Hükümet işlerinde sorumluluğu yardımcısı Thabo Mbeki'ye bırakan Mandela, daha sembolik roller üstlenmeye başladı ve uluslararası ortamda Güney Afrika'nın yeni imajının inşasına ağırlık verdi. Bu bağlamda ülkedeki çok uluslu dev şirketleri, yatırımlarını sürdürmeleri için ikna etti. 89. doğum gününde de dünyanın en zor sorunlarının çözümünde danışmanlık yapacak 'Akil Adamlar' grubunu kurdu.

"AIDS, normal bir hastalık"

Nelson Mandela'nın son yıllardaki en dikkate değer kampanyası, oğlu Makgatho'nun 1995 yılındaki ölümünden sonra oldu.

AIDS salgını konusundaki tabuların hala hakim olduğu ülkede oğlunun AIDS'den öldüğünü açıklayan Mandela, Güney Afrikalıları AIDS'in 'normal bir hastalık olduğunu kabullenmeye ve bu hastalığı konuşabilmeye' çağırdı.
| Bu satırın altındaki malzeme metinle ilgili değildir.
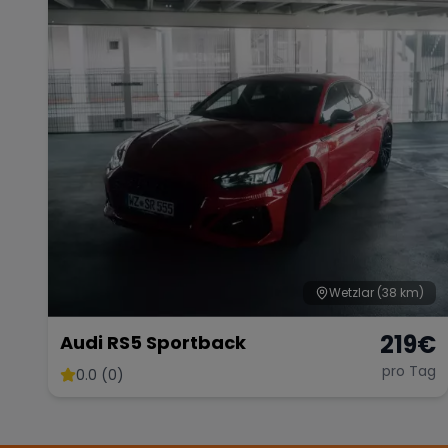
Wetzlar
(38 km)
219
€
Audi RS5 Sportback
pro Tag
0.0 (0)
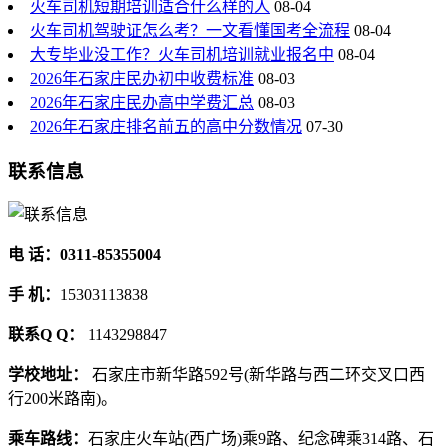
火车司机短期培训适合什么样的人
08-04
火车司机驾驶证怎么考？一文看懂国考全流程
08-04
大专毕业没工作？火车司机培训就业报名中
08-04
2026年石家庄民办初中收费标准
08-03
2026年石家庄民办高中学费汇总
08-03
2026年石家庄排名前五的高中分数情况
07-30
联系信息
电 话：0311-85355004
手 机：
15303113838
联系Q Q：
1143298847
学校地址：
石家庄市新华路592号(新华路与西二环交叉口西
行200米路南)。
乘车路线：
石家庄火车站(西广场)乘9路、纪念碑乘314路、石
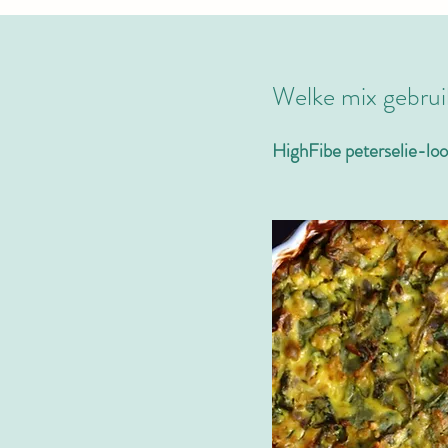
Welke mix gebru
HighFibe peterselie-loo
Mandela, 2011 yılının ocak ayında ciddi bir göğüs enfeksiyonu geçirdi. Bir yıl sonra da karın bölgesindeki rahatsızlıkla bağlantılı olarak kontrolden geçti.

2012'nin sonlarında yine hastaneye kaldırılan Mandela, 5 Aralık 2013 tarihinde hayatını kaybetti. 
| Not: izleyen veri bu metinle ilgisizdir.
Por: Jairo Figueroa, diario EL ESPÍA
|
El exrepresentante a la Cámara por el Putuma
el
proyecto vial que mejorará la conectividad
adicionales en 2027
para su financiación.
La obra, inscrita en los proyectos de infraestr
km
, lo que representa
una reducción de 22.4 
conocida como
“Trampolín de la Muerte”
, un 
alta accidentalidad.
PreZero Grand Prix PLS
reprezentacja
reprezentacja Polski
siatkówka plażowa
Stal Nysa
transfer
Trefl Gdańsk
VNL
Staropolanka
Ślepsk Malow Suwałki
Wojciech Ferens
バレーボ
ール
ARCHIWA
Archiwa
Nelson Mandela'nın ilham kaynağı olan sözleri...

  • Dünyayı değiştirmek için kullanabileceğiniz en güçlü silah eğitimdir.
  • Hayattaki en büyük zafer hiçbir zaman düşmemekte değil, her düştüğünde ayağa kalkmakta yatar.
  • Bağımsız zihinleri olan dostları severim, zira sizin sorunları bütün açılardan görmenizi sağlarlar.
  • Özgür olmak, sadece birisinin zincirlerini kırması değildir ancak başkalarının özgürlüğünü artırmak ve başkalarının özgürlüğüne saygı duyacak şekilde yaşamaktır.
  • Kadınlar bütün baskı ve zulüm zincirlerinden kurtulmadıkça özgürlükten bahsedilemez.
  • Önemli olan derinin rengi değil, değerlerinin rengidir.
  • Beni özgürlüğe kavuşturacak kapıdan geçerken, öfkeyi ve nefreti geride bırakmazsam, hapiste kalmaya devam edeceğimi biliyordum.
  • İyi bir lider her iki tarafa da yakın olmak zorundadır. Kibirli, yüzeysel ve bilgisiz liderler, yönetim konusunda başarısız kalırlar.
  • Düşmanınla barış yapmak istiyorsan, onunla beraber çalışmalısın. Sonra arkadaş olacaktır.
  • Büyük bir tepeyi aştığında insanın bulacağı şey, daha aşılacak çok tepelerin olduğudur.